Negli ultimi vent’anni, il cinema natalizio ha smesso di fingersi innocente. O meglio, ha cominciato a interrogarsi apertamente sul proprio ruolo in un mondo in cui la fede nel rito – religioso o familiare – è diventata più fragile. I film più recenti non si limitano ad aggiornare le lucine o le colonne sonore: tendono piuttosto a usare il Natale come una superficie incrinata, sotto la quale si muovono solitudini contemporanee e una nostalgia che sa di déjà-vu. Ecco tre film significativi di questa nuova tendenza
Bad Santa (2003)
Diventato col tempo un classico postmoderno, il film di Terry Zwigoff rappresenta una reazione quasi allergica al sentimentalismo natalizio. Billy Bob Thornton interpreta un Babbo Natale alcolizzato e amorale, una caricatura che funziona perché spinge fino all’estremo ciò che il Natale promette e raramente mantiene. Il film non distrugge il Natale. Piuttosto, lo profana per verificarne la resistenza. E sorprendentemente, qualcosa sopravvive.
Carol (2015)
Todd Haynes ambienta Carol nel periodo natalizio non per sfruttarne il calore, ma per contrastarlo. Le vetrine illuminate e le musiche soffuse fanno da sfondo a una storia di desiderio silenzioso tra due donne, osservato e giudicato. Il Natale amplifica le convenzioni sociali, e quindi il rischio. Il film usa la stagione come una gabbia elegante. Tutto è bello, composto, ma anche soffocante. L’amore tra Carol e Therese cresce negli sguardi e nei silenzi. In questo senso, è uno dei film natalizi più adulti degli ultimi anni: non promette soluzioni rapide, ma riconosce che, a volte, il massimo che il Natale può offrire è la possibilità di essere visti, anche solo per un momento.
The Holdovers (2023)
Qui Alexander Payne ha firmato uno dei ritratti natalizi più sobri e riusciti degli ultimi anni. Ambientato in un college del New England durante le vacanze, il film segue personaggi che restano indietro: chi non ha dove andare, chi non è stato invitato, chi preferisce non tornare. Il Natale è quasi un rumore di fondo, percepibile più per assenza che per presenza. Eppure è proprio questa marginalità a renderlo centrale. Payne suggerisce che il vero spirito natalizio, se esiste, abita nei tempi morti, nelle conversazioni impreviste, nelle alleanze temporanee tra solitudini compatibili.

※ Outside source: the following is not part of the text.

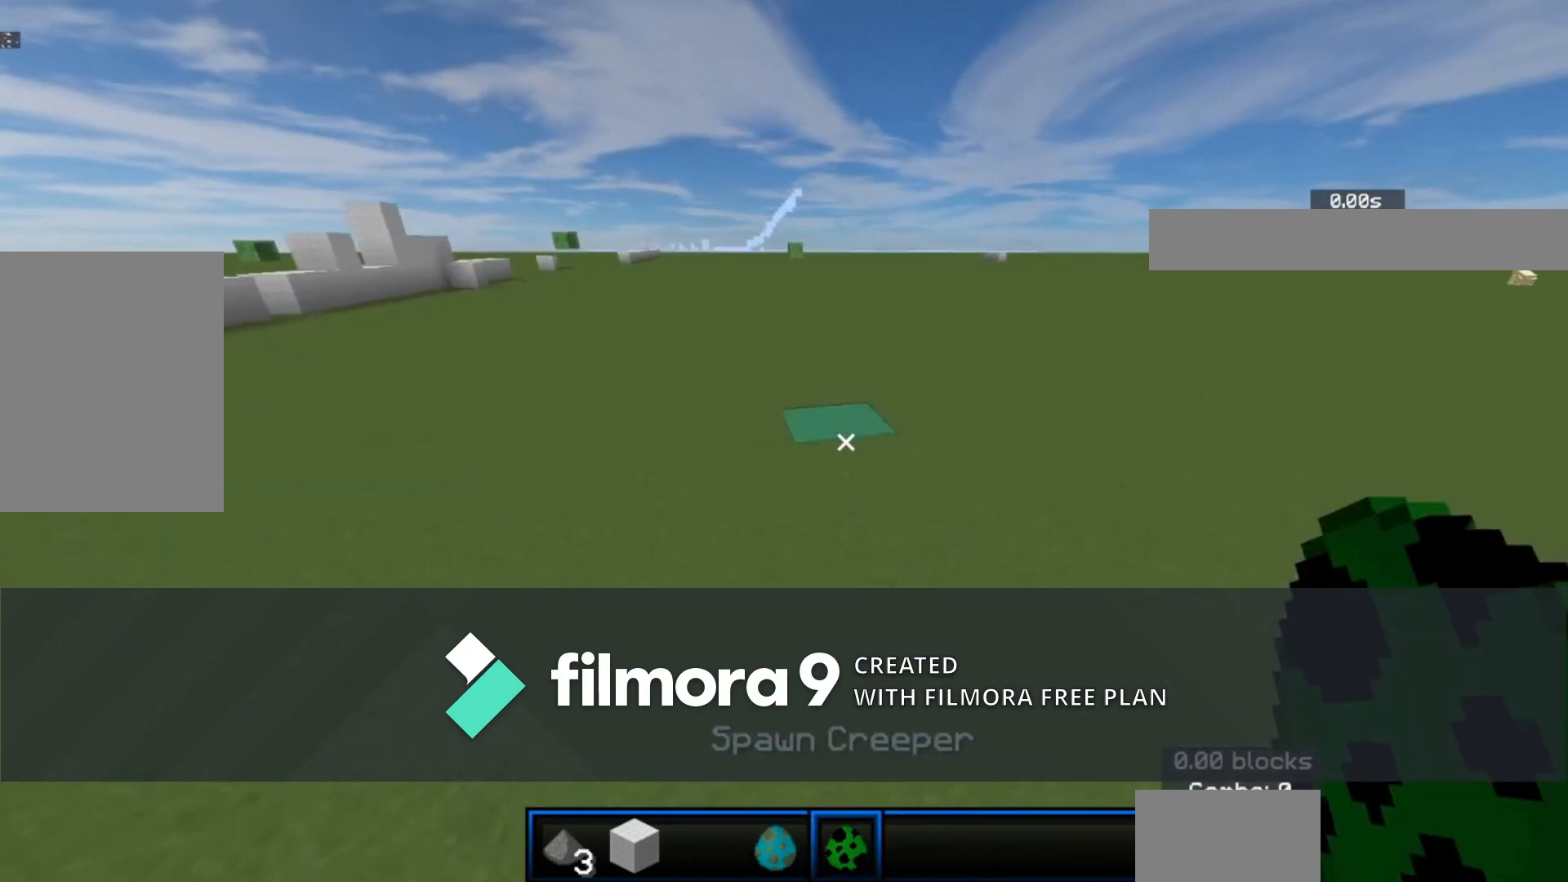
{"keys": ["w"], "mouse": [], "events": [[320, "space", "up"]]}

Da tutto questo collage emerge un quadro dove il Natale cinematografico non è più soltanto una promessa di felicità garantita ma uno spazio narrativo dove possono convivere colpa, sarcasmo, attesa e fallimento. Forse è questo il motivo per cui continuiamo a tornare a questi film ogni dicembre: non perché ci rassicurino, ma perché ci ricordano che, anche nel momento più illuminato dell’anno, l’esperienza umana resta profondamente — e meravigliosamente — incompleta.